* TEXT PROVIDED:
^^^^^^^^^^^^^^^^

Cutlery (also referred to as silverware, flatware, or tableware), includes any hand implement used in preparing, serving, and especially eating food in Western culture. A person who makes or sells cutlery is called a cutler. The city of Sheffield in England has been famous for the production of cutlery since the 17th century and a train – the Master Cutler – running from Sheffield to London was named after the industry. Bringing affordable cutlery to the masses, stainless steel was developed in Sheffield in the early 20th century. 

The major items of cutlery in Western culture are the knife, fork and spoon. These three implements first appeared together on tables in Britain in the Georgian era. In recent times, hybrid versions of cutlery have been made combining the functionality of different eating implements, including the spork (spoon / fork), spife (spoon / knife), and knork (knife / fork). The sporf or splade combines all three.

Etymology
The word cutler derives from the Middle English word 'cuteler' and this in turn derives from Old French 'coutelier' which comes from 'coutel'; meaning knife (modern French: couteau). The word's early origins can be seen in the Latin word 'culter' (knife).

^^^^^^^^^^^^^^^^

* LISTED ENTRIES:
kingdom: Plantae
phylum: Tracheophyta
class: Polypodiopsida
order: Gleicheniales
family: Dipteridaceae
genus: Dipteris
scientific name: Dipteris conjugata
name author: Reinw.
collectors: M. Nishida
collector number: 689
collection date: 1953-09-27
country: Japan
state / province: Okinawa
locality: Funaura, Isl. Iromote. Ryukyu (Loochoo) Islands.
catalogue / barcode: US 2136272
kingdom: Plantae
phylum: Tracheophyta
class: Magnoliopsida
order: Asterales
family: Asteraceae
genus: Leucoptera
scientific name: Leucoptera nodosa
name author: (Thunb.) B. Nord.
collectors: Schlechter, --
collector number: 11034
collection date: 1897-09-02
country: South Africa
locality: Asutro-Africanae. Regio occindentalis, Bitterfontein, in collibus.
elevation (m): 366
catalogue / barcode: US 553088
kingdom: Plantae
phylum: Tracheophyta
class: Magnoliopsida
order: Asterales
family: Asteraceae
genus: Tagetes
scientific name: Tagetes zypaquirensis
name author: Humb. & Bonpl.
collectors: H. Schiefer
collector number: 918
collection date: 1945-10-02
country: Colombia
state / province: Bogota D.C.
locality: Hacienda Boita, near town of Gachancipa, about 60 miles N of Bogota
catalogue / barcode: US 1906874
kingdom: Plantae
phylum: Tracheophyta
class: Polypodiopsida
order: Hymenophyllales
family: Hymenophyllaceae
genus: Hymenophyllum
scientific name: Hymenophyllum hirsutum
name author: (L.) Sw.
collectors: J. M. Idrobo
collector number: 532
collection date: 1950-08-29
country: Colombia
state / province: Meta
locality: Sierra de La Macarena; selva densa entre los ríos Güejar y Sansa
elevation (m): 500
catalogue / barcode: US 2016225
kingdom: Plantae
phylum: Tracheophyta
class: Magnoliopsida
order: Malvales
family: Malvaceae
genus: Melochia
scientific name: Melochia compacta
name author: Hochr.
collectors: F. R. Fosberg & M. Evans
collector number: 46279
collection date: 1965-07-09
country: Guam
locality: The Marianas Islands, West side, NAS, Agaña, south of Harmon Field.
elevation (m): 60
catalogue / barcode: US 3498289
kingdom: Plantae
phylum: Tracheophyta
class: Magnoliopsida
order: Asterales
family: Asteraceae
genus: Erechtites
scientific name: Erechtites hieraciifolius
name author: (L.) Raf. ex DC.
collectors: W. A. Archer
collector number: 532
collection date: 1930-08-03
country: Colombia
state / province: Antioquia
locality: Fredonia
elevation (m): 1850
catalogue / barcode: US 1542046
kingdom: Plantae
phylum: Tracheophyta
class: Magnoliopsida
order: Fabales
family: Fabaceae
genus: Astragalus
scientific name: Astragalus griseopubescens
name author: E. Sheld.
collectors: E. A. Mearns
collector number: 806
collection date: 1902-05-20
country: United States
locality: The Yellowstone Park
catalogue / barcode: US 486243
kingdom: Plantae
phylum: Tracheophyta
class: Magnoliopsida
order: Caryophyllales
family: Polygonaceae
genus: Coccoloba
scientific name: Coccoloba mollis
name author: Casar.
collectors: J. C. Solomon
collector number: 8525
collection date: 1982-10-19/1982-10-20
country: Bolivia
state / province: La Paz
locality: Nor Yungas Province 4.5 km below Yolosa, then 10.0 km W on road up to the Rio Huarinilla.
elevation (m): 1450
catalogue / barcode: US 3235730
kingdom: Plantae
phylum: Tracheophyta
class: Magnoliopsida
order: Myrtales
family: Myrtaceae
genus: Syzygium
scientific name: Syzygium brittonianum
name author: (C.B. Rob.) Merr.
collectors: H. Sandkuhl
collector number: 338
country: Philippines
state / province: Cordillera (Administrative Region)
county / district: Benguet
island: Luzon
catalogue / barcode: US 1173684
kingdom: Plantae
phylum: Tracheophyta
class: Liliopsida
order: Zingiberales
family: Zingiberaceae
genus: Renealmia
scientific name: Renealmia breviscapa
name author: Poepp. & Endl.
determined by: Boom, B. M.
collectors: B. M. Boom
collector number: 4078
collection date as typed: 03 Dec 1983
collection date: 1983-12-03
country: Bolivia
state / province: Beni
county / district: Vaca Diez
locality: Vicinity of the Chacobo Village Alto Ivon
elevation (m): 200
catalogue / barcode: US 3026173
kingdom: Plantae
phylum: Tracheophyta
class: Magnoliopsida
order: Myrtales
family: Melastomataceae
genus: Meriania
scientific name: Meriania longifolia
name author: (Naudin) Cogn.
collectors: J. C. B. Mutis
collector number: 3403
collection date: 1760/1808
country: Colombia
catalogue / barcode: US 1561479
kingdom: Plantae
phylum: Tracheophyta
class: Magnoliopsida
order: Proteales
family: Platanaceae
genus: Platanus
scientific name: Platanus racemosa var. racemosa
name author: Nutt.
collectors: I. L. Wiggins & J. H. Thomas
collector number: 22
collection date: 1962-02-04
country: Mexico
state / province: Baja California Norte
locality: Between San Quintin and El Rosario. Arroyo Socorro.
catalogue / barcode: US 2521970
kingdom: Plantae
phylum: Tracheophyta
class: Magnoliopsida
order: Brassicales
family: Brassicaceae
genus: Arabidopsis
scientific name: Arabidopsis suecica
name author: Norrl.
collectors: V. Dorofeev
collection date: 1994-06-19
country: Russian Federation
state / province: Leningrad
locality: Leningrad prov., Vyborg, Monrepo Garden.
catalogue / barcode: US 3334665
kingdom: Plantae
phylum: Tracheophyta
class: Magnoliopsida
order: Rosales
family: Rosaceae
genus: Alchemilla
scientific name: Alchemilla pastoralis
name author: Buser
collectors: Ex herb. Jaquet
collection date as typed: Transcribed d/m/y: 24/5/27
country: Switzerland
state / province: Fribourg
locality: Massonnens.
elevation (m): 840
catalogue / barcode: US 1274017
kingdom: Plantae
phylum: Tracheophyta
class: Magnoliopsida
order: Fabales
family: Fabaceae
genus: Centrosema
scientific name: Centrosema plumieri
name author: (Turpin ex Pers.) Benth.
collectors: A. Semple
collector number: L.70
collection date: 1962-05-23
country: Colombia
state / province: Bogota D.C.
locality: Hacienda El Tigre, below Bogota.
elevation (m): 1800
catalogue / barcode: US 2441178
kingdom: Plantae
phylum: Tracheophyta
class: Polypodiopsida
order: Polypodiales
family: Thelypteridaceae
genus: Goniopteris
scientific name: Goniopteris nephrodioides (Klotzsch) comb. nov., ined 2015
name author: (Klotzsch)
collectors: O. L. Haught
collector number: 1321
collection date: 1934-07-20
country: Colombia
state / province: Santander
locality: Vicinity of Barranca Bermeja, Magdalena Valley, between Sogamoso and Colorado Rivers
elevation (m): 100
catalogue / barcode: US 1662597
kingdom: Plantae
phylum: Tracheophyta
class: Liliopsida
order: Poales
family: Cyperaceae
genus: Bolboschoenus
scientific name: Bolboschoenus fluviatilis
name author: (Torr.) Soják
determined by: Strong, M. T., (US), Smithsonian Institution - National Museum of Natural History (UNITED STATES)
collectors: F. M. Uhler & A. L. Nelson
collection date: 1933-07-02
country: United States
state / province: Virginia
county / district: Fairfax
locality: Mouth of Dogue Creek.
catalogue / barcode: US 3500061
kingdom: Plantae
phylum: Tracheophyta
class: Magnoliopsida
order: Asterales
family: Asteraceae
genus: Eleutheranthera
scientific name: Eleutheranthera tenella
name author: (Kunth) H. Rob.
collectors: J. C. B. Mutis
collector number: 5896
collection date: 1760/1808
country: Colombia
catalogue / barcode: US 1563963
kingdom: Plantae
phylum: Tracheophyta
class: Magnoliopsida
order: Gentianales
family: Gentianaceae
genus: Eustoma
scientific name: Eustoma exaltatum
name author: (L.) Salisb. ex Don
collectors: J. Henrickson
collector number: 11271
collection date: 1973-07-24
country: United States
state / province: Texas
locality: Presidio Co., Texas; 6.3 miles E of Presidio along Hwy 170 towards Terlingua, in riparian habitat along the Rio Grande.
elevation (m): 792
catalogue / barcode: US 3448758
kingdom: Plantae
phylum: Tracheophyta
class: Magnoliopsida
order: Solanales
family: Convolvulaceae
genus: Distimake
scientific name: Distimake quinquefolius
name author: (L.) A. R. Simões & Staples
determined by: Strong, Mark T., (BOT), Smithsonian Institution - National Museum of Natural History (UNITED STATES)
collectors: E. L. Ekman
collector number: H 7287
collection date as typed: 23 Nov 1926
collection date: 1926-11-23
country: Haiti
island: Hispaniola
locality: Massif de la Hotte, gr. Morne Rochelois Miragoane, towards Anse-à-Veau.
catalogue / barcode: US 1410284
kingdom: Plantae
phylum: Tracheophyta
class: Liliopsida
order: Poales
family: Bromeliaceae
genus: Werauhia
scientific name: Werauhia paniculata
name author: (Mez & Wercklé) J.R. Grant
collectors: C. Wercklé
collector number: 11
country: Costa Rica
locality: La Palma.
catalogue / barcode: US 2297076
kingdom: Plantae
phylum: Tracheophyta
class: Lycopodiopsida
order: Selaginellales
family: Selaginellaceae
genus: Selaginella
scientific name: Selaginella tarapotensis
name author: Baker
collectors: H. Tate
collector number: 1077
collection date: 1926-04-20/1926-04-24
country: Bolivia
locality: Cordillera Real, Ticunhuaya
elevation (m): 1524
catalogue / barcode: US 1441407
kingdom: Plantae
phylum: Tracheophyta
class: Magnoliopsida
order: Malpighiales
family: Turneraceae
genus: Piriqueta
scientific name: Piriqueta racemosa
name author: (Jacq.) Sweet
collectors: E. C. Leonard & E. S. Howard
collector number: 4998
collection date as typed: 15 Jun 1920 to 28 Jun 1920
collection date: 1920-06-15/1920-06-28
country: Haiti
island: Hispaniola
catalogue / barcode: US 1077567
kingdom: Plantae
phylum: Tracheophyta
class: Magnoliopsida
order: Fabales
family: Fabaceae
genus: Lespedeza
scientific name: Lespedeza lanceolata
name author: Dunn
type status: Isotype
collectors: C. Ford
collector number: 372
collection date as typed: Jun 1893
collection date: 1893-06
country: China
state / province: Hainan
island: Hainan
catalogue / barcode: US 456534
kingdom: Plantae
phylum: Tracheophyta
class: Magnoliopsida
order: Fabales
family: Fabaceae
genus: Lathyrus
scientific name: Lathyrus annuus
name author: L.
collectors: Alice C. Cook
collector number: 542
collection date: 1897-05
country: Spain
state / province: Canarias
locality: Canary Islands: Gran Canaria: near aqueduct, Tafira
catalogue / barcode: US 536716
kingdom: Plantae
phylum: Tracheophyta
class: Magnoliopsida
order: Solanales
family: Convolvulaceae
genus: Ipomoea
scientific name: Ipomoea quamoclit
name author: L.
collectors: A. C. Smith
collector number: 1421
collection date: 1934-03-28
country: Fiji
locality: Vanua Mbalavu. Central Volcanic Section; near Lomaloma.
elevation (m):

^^^^^^^^^^^^^^^^

* AIM OF THE TASK:
Please answer these questions from the cutlery text:
(a) What is a person who makes or sells cutlery called?
(b) In which era did the knife, fork and spoon first appear together on tables in Britain?
(c) Which Old French word, meaning knife, does 'coutelier' come from?

* PROBLEM SOLUTION:
(a) A cutler.
(b) The Georgian era.
(c) 'Coutel'.